Doch in Zeiten von Corona auf Biegen und Brechen daran festzuhalten, ist schlichtweg absurd. Es kann nicht sein, dass auch in diesem Ausnahme-Schuljahr immer noch die Zahl hinter dem Komma bestimmt, welches Kind auf welche Schule gehen wird. Denn machen wir uns einmal klar, wie das funktionieren soll. Auch wenn die Anzahl der notenbestimmenden Proben immer weiter gesenkt und schließlich komplett freigegeben wurde – je weniger es sind, desto mehr zählt die einzelne, was den Druck auf die Kinder immens erhöht. Außerdem ist die Situation in der Corona-Krise für jedes Kind, jede Klasse und jede Schule völlig unterschiedlich. Wochenlanger Distanzunterricht, Quarantäne-Fehlzeiten, heterogene soziale und familiäre Verhältnisse vergrößern die schon bestehende Bildungsungerechtigkeit weiter. Gerechte, faire und vergleichbare Bewertungen gibt es deshalb nicht.
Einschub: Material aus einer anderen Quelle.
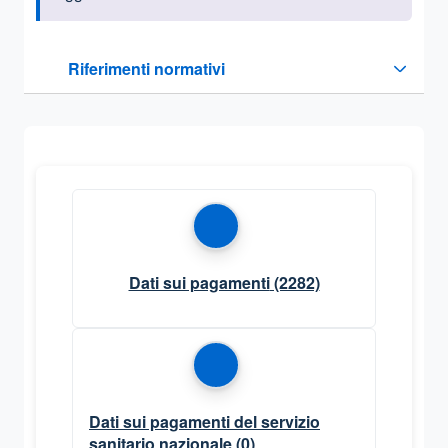
Questa sezione contiene i riferimenti normativi e legislativi
Riferimenti normativi
Sezione compressa
Dati sui pagamenti
(2282)
Dati sui pagamenti del servizio
sanitario nazionale
(0)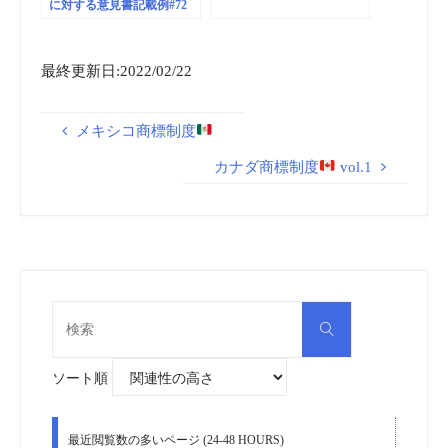
に対する意見書記載例#72
最終更新日:2022/02/22
メキシコ商標制度
カナダ商標制度
vol.1
検
検
索
索
対
象:
ソート順
最近閲覧数の多いページ (24-48 HOURS)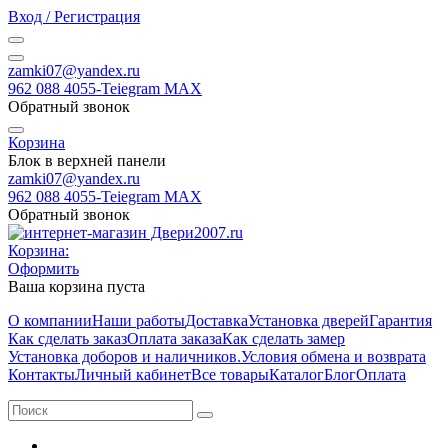
Вход / Регистрация
zamki07@yandex.ru
962 088 4055-Teiegram МАХ
Обратный звонок
Корзина
Блок в верхней панели
zamki07@yandex.ru
962 088 4055-Teiegram МАХ
Обратный звонок
Корзина:
Оформить
Ваша корзина пуста
О компании
Наши работы
Доставка
Установка дверей
Гарантия
Как сделать заказ
Оплата заказа
Как сделать замер
Установка доборов и наличников.
Условия обмена и возврата
Контакты
Личный кабинет
Все товары
Каталог
Блог
Оплата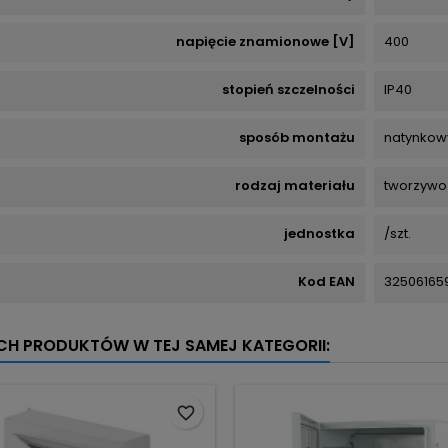
napięcie znamionowe [V]
400
stopień szczelności
IP40
sposób montażu
natynkow
rodzaj materiału
tworzywo
jednostka
/szt.
Kod EAN
32506165
YCH PRODUKTÓW W TEJ SAMEJ KATEGORII:
favorite_border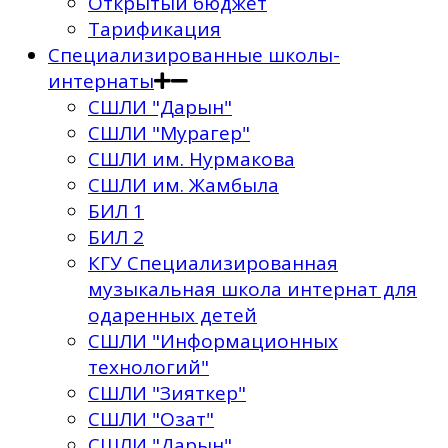
Открытый бюджет
Тарификация
Специализированные школы-
интернаты
СШЛИ "Дарын"
СШЛИ "Мурагер"
СШЛИ им. Нурмакова
СШЛИ им. Жамбыла
БИЛ 1
БИЛ 2
КГУ Специализированная
музыкальная школа интернат для
одаренных детей
СШЛИ "Информационных
технологий"
СШЛИ "Зияткер"
СШЛИ "Озат"
СШЛИ "Дарын"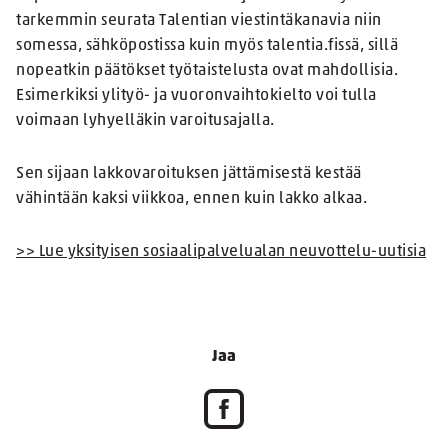
tarkemmin seurata Talentian viestintäkanavia niin
somessa, sähköpostissa kuin myös talentia.fissä, sillä
nopeatkin päätökset työtaistelusta ovat mahdollisia.
Esimerkiksi ylityö- ja vuoronvaihtokielto voi tulla
voimaan lyhyelläkin varoitusajalla.
Sen sijaan lakkovaroituksen jättämisestä kestää
vähintään kaksi viikkoa, ennen kuin lakko alkaa.
>> Lue yksityisen sosiaalipalvelualan neuvottelu-uutisia
Jaa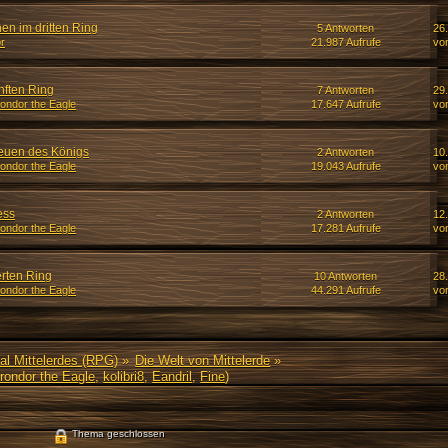
en im dritten Ring
5 Antworten
26.
r
21.987 Aufrufe
vo
nften Ring
7 Antworten
29
ondor the Eagle
17.647 Aufrufe
vo
reuen des Königs
2 Antworten
10
ondor the Eagle
19.043 Aufrufe
vo
ess
2 Antworten
12
ondor the Eagle
17.281 Aufrufe
vo
erten Ring
10 Antworten
28
ondor the Eagle
44.291 Aufrufe
vo
al Mittelerdes (RPG)
»
Die Welt von Mittelerde
»
rondor the Eagle
,
kolibri8
,
Eandril
,
Fine
)
Thema geschlossen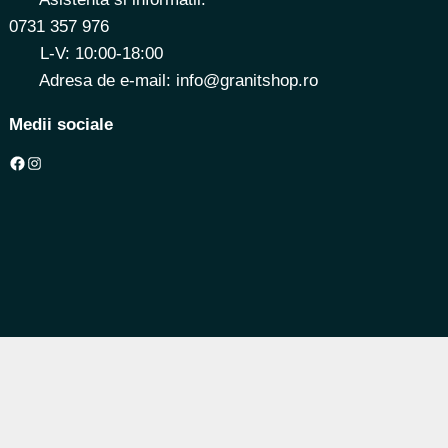
0731 357 976
L-V: 10:00-18:00
Adresa de e-mail: info@granitshop.ro
Medii sociale
Facebook
Instagram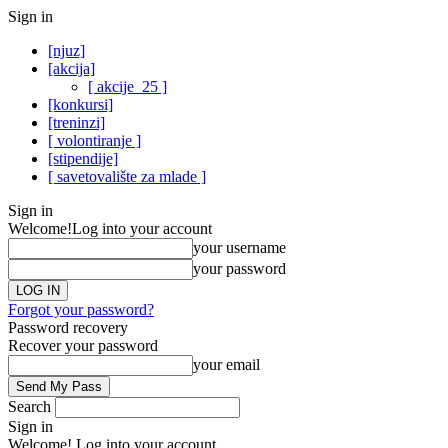
Sign in
[njuz]
[akcija]
[ akcije_25 ]
[konkursi]
[treninzi]
[ volontiranje ]
[stipendije]
[ savetovalište za mlade ]
Sign in
Welcome!
Log into your account
your username
your password
Forgot your password?
Password recovery
Recover your password
your email
Search
Sign in
Welcome! Log into your account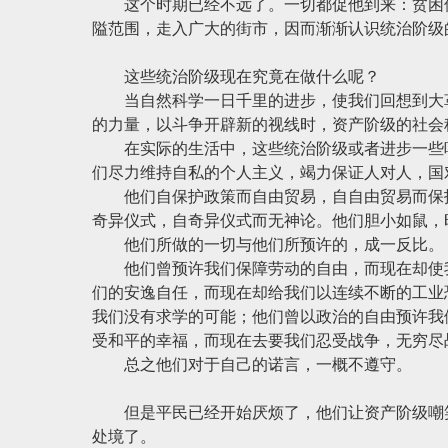
这个时期已经不远了。一切都促他到来：贫困使
隘范围，走入广大的街市，因而渐渐认识统治阶级
这些统治阶级现在究竟在做什么呢？
当自然科学一日千里的进步，使我们回想到大革
的力量，以斗争开辟新的视线时，资产阶级的社会
在实际的生活中，这些统治阶级或者进步一些吧
们尽力维持自私的个人主义，竭力保证人对人，国
他们自保护政策而自由贸易，自自由贸易而保护
奇异仪式，自奇异仪式而无神论。他们胆小如鼠，
他们所做的一切与他们所预许的，成一反比。
他们曾预许我们保障劳动的自由，而现在却使我
们的安逸自任，而现在却给我们以连续不断的工业
我们没有求学的可能；他们曾以政治的自由预许我
受和平的幸福，而现在去要我们忍受战争，无穷尽
总之他们对于自己的诺言，一概不遵守。
但是平民已经开始厌烦了，他们让资产阶级嘲笑
处境了。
Statt Notenjagd für ein „Mini-Abitur“ brauchen die Kinder in dieser unsicheren und belastenden Zeit – Zeit zum Aufholen, Zeit für das soziale Miteinander, Zeit für etwas Normalität. Deshalb fordern wir die Freigabe des Elternwillens. Wann, wenn nicht jetzt, ist der Zeitpunkt, Eltern mit der professionellen Beratung durch uns Lehrerinnen und Lehrer entscheiden zu lassen, was das Beste für ihr Kind ist? Dass diese „heilige Kuh“ endlich geopfert und die Entscheidung über die weiterführende Schule in die Hände von professionellen Lehrkräften und verantwortungsvollen Eltern gelegt wird – dafür kämpft der Bayerische Lehrer- und Lehrerinnenverband BLLV schon seit Jahren.
 

NEIN

Tobias Gotthardt, jugendpolitischer Sprecher der Freien Wähler im Bayerischen Landtag

Vornweg: Ich bin nicht nur Politiker – ich bin selbst dreifacher Vater. Und ich will nicht alleine über den künftigen Schulweg meiner Kinder entscheiden. Selbst in Pandemie-Zeiten sind Lehrkräfte näher dran an der schulischen Leistung der Kinder. Gemeinsam entscheiden ist gut – und deshalb auch längst möglich.

Die volle Freigabe des Elternwillens dagegen ist für mich grundsätzlich nicht sinnvoll. Im Gegenteil: Es ist ein Abschieben wichtiger Verantwortung, eine Scheindebatte in akademischen Kreisen. Wie bitte sollen Eltern in bildungsferneren Schichten alleine über den Weg ihrer Kinder entscheiden? Ich bin überzeugt: Auch sie wollen es nicht alleine – und vertrauen der Kompetenz der Lehrkräfte. So wie ich.

Lehrkräfte kennen das Leistungsvermögen und die Lernbereitschaft der Kinder – aber auch das Profil der möglichen Schulen. Übertritt mit Leistungsvoraussetzung heißt: Jedes Kind bekommt die beste Förderung. Das ist die Stärke unseres differenzierten Schulsystems: sich einlassen auf 110 000 junge, starke Charaktere.

Wir bleiben deshalb beim bewährten Prinzip des kindgerechten Übertritts und der Schullaufbahnempfehlung – passen es aber, wo nötig, der pandemischen Situation an: weniger Proben, flexible Regelungen, Entlastung für die Kinder. Und: Kinder, die im Übertrittszeugnis keine Empfehlung für die gewünschte Schulart erhalten, können auf Antrag der Eltern unabhängig von den bisherigen Noten am Probeunterricht teilnehmen. So vermeiden wir spätere Misserfolge und Frustration. Eine valide Einschätzung wird möglich.

Uns Freien Wählern ist klar, dass der Übertritt nicht nur für Eltern, sondern auch für Kinder eine besondere Situation darstellt. Dank der hohen Durchlässigkeit des bayerischen Schulsystems stehen jedoch jeder Schülerin und jedem Schüler auch nach dem Übertritt noch alle Wege offen – das ist ein Schatz! Und genau darüber sollten wir reden.